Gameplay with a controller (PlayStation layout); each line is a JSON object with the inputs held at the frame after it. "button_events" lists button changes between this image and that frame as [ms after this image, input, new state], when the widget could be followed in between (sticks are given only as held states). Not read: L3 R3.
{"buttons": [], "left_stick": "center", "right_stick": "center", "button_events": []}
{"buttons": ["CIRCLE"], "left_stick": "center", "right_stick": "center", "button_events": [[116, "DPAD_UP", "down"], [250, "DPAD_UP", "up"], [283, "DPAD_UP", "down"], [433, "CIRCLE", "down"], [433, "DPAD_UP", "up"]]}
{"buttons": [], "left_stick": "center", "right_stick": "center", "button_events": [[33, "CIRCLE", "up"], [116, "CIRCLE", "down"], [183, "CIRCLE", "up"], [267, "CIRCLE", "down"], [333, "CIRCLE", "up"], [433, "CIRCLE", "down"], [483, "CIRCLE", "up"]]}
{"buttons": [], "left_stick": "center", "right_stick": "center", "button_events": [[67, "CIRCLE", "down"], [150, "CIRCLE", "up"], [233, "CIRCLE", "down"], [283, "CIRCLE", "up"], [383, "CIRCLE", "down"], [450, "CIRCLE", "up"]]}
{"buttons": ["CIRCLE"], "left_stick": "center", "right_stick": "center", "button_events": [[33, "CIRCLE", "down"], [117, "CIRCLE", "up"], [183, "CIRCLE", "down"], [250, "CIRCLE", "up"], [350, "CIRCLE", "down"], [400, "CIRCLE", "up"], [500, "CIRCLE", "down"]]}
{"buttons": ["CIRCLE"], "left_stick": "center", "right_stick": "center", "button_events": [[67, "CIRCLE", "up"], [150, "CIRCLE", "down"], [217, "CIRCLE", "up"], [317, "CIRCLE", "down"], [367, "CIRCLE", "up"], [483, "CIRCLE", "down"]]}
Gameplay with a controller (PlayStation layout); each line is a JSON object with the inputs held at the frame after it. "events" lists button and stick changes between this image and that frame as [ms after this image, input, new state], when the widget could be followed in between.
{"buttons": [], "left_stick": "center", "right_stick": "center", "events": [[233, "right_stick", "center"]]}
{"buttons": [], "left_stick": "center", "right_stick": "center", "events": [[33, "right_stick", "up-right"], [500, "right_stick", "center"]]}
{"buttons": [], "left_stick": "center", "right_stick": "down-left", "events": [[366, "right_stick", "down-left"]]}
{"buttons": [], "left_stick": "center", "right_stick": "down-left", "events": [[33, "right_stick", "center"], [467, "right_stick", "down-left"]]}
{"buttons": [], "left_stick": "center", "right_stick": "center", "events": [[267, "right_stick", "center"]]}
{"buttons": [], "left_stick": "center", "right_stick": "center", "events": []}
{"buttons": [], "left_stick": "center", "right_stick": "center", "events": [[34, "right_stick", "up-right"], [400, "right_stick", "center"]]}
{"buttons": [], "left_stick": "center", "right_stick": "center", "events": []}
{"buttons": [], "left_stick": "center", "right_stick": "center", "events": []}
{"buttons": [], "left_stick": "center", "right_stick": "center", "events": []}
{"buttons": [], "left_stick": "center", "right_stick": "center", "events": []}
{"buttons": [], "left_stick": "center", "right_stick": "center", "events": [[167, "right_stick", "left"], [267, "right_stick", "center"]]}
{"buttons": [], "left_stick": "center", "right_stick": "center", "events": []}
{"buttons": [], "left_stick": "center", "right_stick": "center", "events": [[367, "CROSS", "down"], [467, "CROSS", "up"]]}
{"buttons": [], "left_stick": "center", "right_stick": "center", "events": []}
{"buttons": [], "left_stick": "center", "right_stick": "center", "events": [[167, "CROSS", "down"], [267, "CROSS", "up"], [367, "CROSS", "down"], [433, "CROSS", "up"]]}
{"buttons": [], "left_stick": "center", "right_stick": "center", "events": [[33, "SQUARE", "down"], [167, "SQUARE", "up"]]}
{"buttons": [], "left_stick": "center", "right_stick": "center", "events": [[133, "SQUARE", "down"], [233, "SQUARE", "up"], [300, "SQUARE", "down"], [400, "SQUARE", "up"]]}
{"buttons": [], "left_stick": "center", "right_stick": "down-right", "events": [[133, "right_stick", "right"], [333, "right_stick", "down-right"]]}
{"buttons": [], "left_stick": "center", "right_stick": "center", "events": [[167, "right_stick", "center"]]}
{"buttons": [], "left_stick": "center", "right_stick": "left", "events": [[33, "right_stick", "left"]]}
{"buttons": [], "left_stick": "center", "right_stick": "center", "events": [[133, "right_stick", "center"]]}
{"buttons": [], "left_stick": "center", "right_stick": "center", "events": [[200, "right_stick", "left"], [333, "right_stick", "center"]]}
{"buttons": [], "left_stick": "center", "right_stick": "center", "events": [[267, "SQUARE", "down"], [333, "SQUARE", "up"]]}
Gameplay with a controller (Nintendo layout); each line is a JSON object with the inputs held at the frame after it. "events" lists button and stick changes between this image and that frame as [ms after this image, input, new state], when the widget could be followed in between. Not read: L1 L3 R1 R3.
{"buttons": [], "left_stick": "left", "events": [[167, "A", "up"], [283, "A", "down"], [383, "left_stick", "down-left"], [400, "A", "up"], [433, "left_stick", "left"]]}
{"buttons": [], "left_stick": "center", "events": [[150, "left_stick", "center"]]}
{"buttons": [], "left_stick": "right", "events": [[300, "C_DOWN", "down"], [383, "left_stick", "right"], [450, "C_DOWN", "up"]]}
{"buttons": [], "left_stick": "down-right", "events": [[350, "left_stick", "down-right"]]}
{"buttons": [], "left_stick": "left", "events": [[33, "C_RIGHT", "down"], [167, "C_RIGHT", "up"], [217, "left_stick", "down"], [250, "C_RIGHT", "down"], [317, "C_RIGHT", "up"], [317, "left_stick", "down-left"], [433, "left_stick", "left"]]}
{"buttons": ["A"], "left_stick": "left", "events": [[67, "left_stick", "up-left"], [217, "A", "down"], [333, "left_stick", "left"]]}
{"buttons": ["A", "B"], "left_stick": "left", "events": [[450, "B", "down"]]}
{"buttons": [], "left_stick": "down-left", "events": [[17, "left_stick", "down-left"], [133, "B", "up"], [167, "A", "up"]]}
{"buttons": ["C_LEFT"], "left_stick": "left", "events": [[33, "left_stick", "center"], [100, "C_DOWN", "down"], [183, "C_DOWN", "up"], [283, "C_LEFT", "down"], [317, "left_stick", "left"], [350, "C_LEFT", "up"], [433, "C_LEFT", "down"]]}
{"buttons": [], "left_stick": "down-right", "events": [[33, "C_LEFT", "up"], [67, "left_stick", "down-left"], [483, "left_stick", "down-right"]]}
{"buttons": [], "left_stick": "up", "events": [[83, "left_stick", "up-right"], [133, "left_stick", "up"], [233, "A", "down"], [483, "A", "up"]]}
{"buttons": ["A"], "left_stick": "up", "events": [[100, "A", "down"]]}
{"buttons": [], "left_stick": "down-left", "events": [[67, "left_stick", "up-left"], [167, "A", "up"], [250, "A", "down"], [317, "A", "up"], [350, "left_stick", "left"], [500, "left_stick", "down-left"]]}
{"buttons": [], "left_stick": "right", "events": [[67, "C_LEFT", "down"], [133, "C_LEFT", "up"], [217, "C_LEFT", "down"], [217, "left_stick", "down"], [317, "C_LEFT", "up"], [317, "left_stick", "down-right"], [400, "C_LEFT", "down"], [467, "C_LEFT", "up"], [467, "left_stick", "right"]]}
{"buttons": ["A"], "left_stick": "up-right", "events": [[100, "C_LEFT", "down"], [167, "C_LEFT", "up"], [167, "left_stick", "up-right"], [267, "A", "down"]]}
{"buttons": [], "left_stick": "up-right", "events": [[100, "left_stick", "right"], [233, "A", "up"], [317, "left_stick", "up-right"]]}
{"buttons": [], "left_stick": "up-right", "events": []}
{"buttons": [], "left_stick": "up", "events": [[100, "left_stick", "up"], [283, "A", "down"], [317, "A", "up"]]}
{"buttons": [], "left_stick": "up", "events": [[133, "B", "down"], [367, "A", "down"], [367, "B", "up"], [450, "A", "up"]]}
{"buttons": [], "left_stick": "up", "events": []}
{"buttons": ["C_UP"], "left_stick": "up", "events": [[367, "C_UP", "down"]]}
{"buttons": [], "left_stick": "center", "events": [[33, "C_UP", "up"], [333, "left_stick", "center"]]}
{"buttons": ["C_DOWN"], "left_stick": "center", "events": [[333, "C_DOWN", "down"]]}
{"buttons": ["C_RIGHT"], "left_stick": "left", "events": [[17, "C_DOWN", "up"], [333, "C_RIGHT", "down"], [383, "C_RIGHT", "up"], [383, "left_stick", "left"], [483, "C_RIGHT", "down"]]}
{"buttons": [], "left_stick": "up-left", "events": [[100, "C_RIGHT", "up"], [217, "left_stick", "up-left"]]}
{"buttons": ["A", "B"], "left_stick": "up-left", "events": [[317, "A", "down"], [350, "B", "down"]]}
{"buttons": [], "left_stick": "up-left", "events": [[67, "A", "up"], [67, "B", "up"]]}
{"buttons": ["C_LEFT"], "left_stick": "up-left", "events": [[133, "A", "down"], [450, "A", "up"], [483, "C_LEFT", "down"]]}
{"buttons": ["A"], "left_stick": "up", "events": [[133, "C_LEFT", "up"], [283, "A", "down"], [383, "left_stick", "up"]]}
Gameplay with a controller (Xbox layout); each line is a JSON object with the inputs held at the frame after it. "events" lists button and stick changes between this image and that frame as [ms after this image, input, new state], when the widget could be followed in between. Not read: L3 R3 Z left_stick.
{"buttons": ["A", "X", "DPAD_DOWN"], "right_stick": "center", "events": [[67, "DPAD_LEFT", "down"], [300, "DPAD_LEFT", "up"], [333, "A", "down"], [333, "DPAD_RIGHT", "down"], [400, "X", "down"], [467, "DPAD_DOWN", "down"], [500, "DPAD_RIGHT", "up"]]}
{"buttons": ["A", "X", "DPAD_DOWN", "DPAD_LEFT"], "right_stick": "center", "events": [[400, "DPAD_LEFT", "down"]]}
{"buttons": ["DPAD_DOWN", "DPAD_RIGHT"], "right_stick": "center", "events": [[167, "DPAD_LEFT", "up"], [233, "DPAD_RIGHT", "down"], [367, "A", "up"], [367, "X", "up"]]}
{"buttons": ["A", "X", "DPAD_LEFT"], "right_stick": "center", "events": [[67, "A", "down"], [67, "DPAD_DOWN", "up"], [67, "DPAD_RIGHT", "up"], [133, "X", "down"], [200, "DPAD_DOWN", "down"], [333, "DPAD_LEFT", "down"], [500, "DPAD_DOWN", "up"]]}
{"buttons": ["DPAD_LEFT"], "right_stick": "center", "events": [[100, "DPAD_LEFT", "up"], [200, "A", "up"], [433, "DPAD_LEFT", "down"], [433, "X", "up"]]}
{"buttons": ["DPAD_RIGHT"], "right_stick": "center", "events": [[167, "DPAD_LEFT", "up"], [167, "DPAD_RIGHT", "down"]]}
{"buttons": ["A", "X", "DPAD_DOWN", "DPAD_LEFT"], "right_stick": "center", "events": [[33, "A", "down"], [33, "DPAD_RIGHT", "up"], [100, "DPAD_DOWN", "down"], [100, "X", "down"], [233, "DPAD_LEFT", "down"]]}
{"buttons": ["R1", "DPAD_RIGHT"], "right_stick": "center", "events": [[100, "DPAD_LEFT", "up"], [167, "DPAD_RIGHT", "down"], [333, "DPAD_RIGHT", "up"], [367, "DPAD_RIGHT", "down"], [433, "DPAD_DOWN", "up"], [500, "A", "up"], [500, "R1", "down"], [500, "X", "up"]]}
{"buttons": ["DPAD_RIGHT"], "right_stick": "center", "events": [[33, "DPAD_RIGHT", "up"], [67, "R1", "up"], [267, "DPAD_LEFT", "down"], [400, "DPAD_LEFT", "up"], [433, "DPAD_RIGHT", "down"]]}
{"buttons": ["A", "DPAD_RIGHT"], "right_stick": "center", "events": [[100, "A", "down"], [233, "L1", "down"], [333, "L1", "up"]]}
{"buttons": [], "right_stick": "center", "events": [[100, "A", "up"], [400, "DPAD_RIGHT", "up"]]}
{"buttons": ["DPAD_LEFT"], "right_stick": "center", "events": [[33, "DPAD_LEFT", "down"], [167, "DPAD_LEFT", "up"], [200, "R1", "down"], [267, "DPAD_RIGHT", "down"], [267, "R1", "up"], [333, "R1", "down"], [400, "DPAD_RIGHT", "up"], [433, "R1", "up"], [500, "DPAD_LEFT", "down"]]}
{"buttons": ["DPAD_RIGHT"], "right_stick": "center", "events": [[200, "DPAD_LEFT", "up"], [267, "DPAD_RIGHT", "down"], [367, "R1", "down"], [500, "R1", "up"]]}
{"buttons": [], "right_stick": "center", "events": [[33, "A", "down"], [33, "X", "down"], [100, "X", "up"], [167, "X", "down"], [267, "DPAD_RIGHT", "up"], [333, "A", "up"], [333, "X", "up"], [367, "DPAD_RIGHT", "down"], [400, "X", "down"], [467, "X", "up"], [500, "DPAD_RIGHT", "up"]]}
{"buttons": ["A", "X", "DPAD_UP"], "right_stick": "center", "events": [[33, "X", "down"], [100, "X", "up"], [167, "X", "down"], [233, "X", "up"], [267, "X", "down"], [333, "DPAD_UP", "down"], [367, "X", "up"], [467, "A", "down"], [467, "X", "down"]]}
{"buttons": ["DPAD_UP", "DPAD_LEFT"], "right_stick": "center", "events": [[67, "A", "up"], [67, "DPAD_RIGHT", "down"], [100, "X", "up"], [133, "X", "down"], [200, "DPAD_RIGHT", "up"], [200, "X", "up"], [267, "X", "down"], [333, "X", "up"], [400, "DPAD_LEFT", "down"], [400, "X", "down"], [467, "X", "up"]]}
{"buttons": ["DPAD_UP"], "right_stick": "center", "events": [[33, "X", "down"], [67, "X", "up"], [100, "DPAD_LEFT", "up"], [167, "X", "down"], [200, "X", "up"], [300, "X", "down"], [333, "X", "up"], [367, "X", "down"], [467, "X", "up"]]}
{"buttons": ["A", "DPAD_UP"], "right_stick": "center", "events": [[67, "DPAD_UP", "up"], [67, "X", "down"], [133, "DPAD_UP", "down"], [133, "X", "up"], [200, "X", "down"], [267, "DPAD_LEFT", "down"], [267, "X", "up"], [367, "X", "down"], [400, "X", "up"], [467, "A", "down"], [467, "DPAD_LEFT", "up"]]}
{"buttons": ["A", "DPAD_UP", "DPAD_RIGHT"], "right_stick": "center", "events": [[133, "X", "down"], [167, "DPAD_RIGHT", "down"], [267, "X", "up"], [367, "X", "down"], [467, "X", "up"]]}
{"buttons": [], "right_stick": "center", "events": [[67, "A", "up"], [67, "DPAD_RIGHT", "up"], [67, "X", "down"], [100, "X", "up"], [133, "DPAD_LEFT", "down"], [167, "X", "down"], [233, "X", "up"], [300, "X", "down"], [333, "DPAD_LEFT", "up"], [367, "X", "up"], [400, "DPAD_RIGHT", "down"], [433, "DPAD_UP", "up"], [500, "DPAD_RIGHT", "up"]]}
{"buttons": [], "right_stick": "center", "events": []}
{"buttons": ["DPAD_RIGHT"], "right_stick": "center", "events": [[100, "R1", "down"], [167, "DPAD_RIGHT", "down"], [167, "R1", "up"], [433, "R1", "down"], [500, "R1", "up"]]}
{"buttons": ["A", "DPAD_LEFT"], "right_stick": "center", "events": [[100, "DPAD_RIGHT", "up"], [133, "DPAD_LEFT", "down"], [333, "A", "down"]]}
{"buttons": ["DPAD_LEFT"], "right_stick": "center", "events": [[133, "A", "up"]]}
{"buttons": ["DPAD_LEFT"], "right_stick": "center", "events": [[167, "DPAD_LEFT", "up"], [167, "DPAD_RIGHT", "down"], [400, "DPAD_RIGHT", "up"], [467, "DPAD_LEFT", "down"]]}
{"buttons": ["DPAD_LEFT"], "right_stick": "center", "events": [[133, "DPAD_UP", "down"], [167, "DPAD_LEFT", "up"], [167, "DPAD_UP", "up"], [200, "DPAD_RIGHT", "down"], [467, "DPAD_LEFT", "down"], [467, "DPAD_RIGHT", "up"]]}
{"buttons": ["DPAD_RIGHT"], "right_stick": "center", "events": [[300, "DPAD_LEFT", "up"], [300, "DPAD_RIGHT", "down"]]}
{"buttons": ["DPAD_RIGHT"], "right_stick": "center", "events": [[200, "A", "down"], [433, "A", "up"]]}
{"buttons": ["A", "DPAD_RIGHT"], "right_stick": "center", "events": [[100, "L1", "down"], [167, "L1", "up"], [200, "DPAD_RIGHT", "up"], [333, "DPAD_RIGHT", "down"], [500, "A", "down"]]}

.....

What you will do — Show every line of the listing that includes the word "PlayStation".

Output —
Gameplay with a controller (PlayStation layout); each line is a JSON object with the inputs held at the frame after it. "button_events" lists button changes between this image and that frame as [ms after this image, input, new state], when the widget could be followed in between (sticks are given only as held states). Not read: L3 R3.
Gameplay with a controller (PlayStation layout); each line is a JSON object with the inputs held at the frame after it. "events" lists button and stick changes between this image and that frame as [ms after this image, input, new state], when the widget could be followed in between.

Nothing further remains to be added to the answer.